Internet : tout reste à faire en Algérie

Le P-DG de l’Eepad, Nouar Harzallah, a déclaré, hier, que l’Algérie est classée par l’Union internationale de Telecom au 97è rang, avec un indice de connectivité le plus faible au nord de l’Afrique.

L’invité du forum d’«El Moudjahid», Nouar Harzallah a estimé hier, lors de son intervention dans une conférence-débat consacrée au développement des technologies nouvelles que l’Algérie est très en retard, comparativement aux pays développés. Le conférencier a précisé que l’indice de connectivité n’est pas calculé sur le nombre d’abonnés ayant des portables ou le nombre d’abonnés à Internet «mais on mesure l’indice de connectivité par rapport au taux de pénétration de l’Internet dans les écoles», a-t-il fait remarquer. Et le conférencier d’appeler les secteurs de l’éducation et de la formation de rattraper rapidement le retard.
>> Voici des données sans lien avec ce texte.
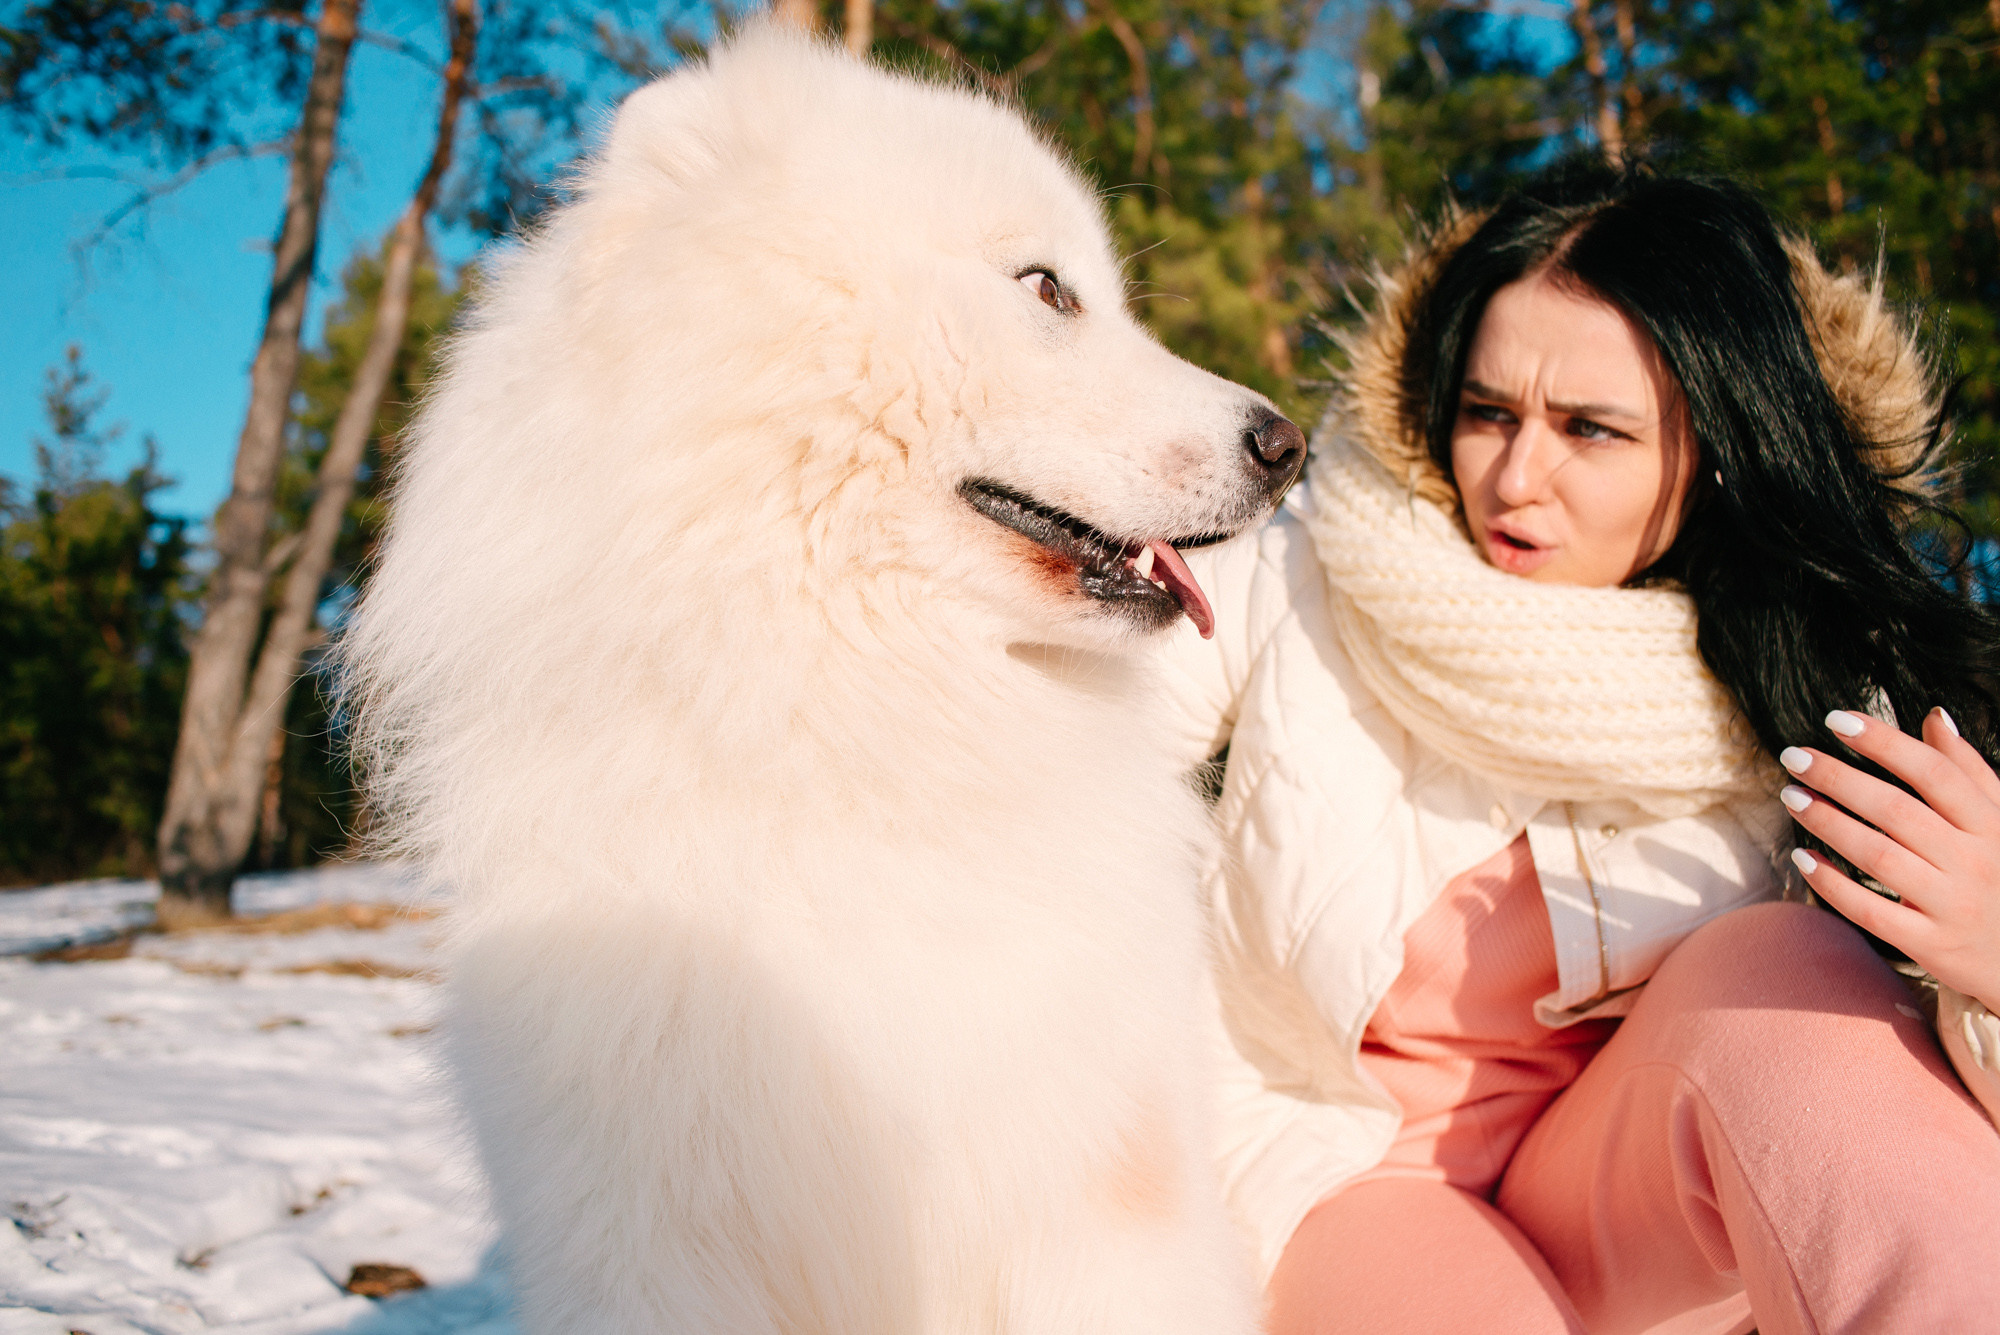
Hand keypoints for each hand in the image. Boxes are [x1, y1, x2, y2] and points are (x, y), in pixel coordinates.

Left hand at [1779, 707, 1999, 1012]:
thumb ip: (1971, 772)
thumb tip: (1935, 718)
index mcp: (1993, 825)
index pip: (1935, 772)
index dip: (1885, 742)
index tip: (1837, 720)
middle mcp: (1975, 862)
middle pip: (1897, 810)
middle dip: (1840, 778)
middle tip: (1794, 756)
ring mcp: (1953, 905)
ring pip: (1879, 856)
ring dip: (1828, 823)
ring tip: (1791, 796)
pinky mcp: (1931, 945)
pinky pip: (1871, 912)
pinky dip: (1833, 884)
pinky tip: (1803, 858)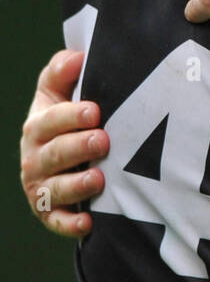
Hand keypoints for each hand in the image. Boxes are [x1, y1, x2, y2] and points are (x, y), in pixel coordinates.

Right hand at [20, 49, 107, 236]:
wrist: (67, 153)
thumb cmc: (67, 116)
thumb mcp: (59, 91)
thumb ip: (62, 71)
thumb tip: (78, 57)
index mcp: (37, 126)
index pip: (51, 120)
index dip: (70, 116)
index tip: (95, 111)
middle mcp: (35, 158)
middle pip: (54, 154)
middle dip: (78, 147)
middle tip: (103, 141)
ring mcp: (41, 187)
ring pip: (55, 189)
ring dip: (76, 185)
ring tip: (99, 178)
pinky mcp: (49, 212)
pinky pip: (57, 221)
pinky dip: (70, 224)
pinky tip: (88, 222)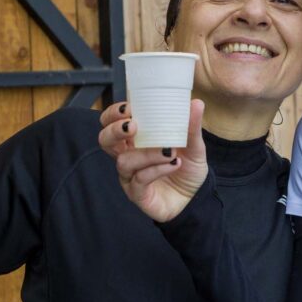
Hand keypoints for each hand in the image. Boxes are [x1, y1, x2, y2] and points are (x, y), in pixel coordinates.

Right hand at [98, 99, 207, 221]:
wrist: (196, 198)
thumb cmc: (187, 169)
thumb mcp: (193, 146)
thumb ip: (191, 126)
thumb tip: (196, 102)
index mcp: (135, 140)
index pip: (112, 122)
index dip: (113, 114)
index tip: (129, 107)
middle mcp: (128, 156)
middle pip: (105, 141)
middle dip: (115, 131)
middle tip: (133, 126)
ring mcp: (130, 176)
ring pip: (124, 161)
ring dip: (147, 153)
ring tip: (170, 151)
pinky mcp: (137, 194)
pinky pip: (139, 179)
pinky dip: (157, 169)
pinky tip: (174, 164)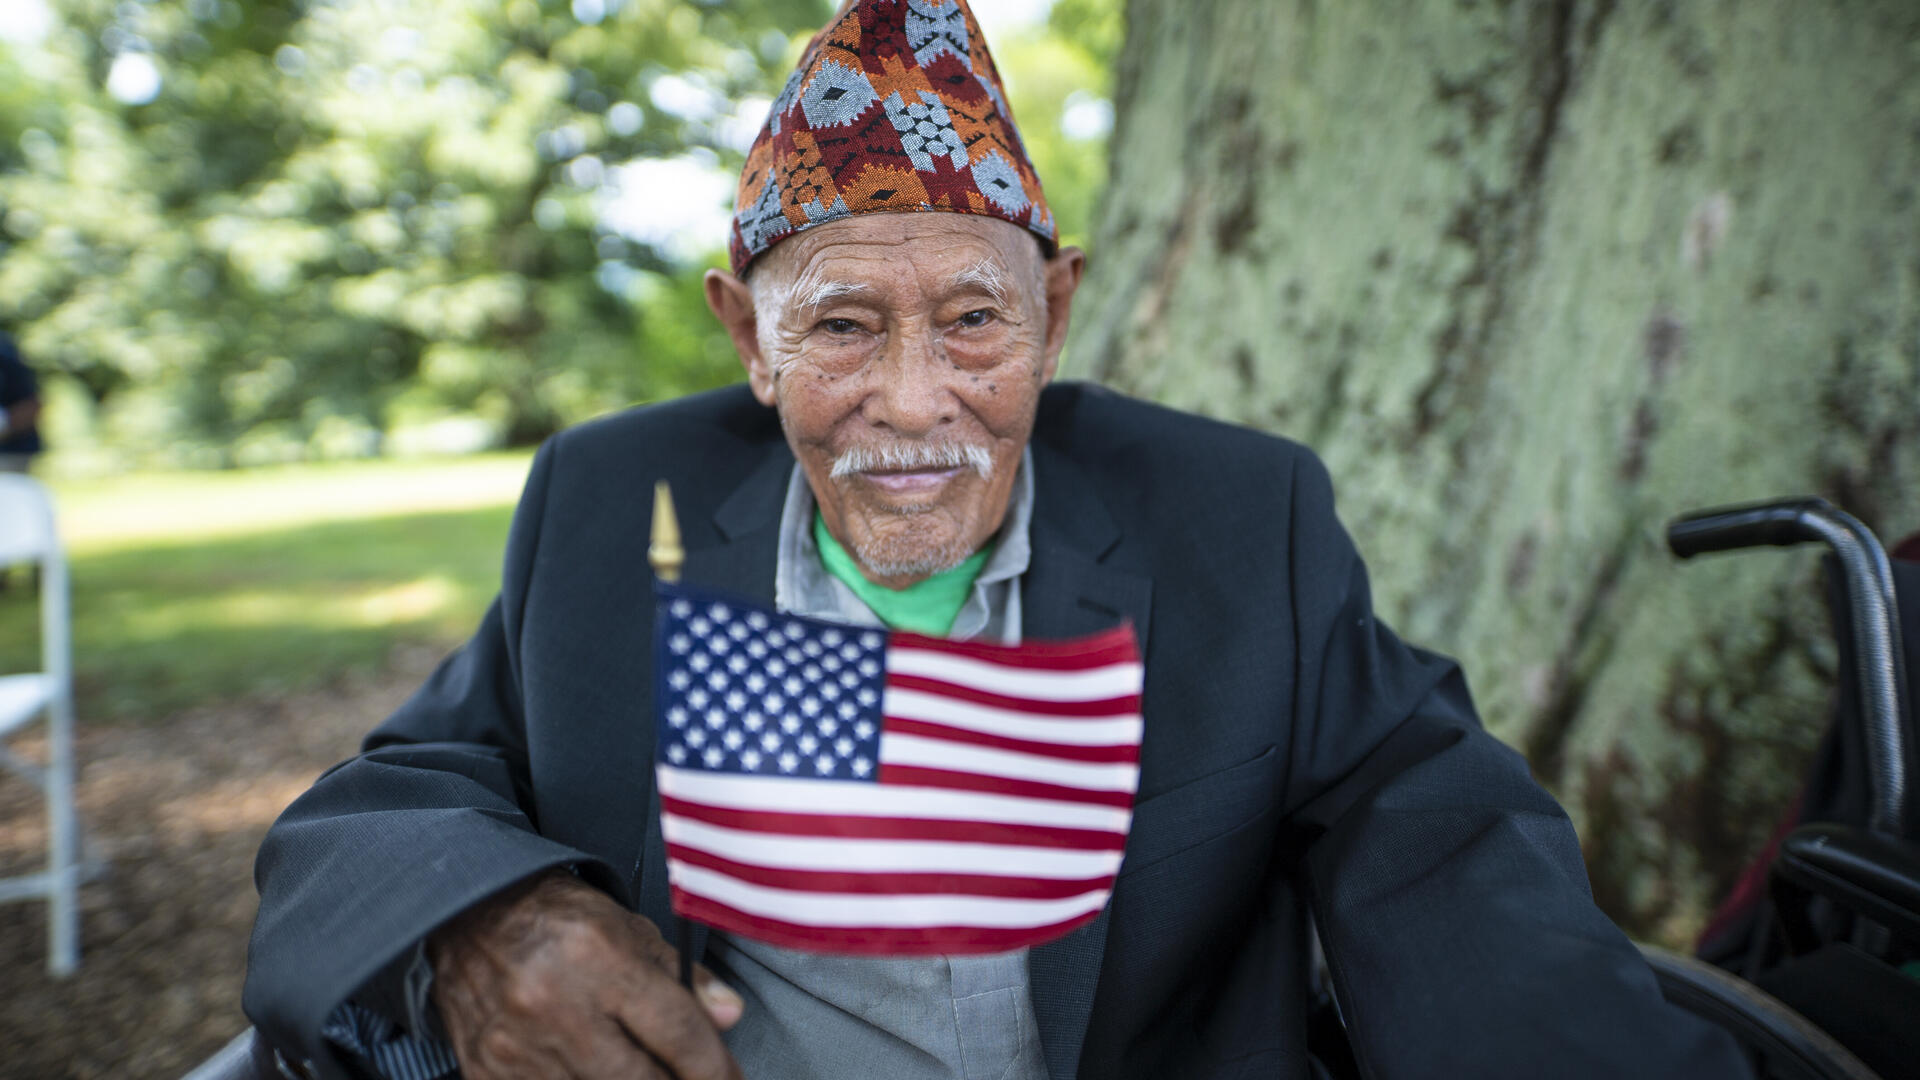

Le constat fait hier est très sévère. Le conférencier indiquera que les connections se font à 80% pour le «Chat» et 20% seulement pour aller vers des sites de recherche. Le conférencier a déploré également le manque de créativité et de recherche chez nos informaticiens, notamment, les chercheurs universitaires. «Qu’est ce qui empêche nos universitaires et nos professeurs de développer des contenus et des programmes locaux?», s’est-il interrogé. «Il faut savoir qu’on est sur la mauvaise voie. La bataille, aujourd’hui, dans le domaine de la technologie de l’information est concentrée sur le développement des programmes alors qu’en Algérie la bataille est limitée à l’accès aux sites étrangers seulement», dira-t-il.

Mieux veiller à la sécurité de l’information

Le conférencier a évoqué un problème de taille: la sécurité de l’information, affirmant que celle-ci est complètement bafouée. «Il est vrai qu’il y a eu une loi qui a été adoptée par le gouvernement algérien sur la cybercriminalité mais, on ne voit pas son application sur le terrain», a-t-il affirmé. Pour rappel, Boudjemâa Haichour avait, à plusieurs reprises, dans ses sorties médiatiques, indiqué que la sécurité des communications constitue pour l’Algérie une préoccupation majeure qui incite à se doter d’infrastructures de télécommunications modernes, fiables et sécurisées. Il avait également relevé, à chaque fois, l’importance de développer des réseaux stratégiques performants, mettant l’accent sur la nécessité d’assurer des niveaux optimums de «sécurité» et de «confidentialité» des données et des communications échangées sur les réseaux. Le PDG de l’Eepad invite les universitaires à entrer en contact avec notre diaspora à l’étranger pour essayer de développer des programmes locaux. Le conférencier prédit la création «de 50.000 postes d’emplois pour les informaticiens, dans des entreprises qui se spécialisent dans le développement du contenu».

En fait, le P-DG de l’Eepad plaide pour une stratégie de développement des TIC et pour une stratégie qui favorise le développement des programmes et des contenus.

Enfin, concernant l’opération «Ousratic» (un PC pour chaque foyer), lancée en 2005, le P-DG de L’Eepad a indiqué que pas moins de 56.412 packs ADSL ont été écoulés (PC portables avec connexion ADSL). Son entreprise a tracé un objectif visant à satisfaire un million d’acquéreurs, dans le cadre de l’opération «Ousratic» à l’horizon 2010. L’Eepad envisage également de continuer à développer le réseau ADSL pour couvrir les 48 wilayas.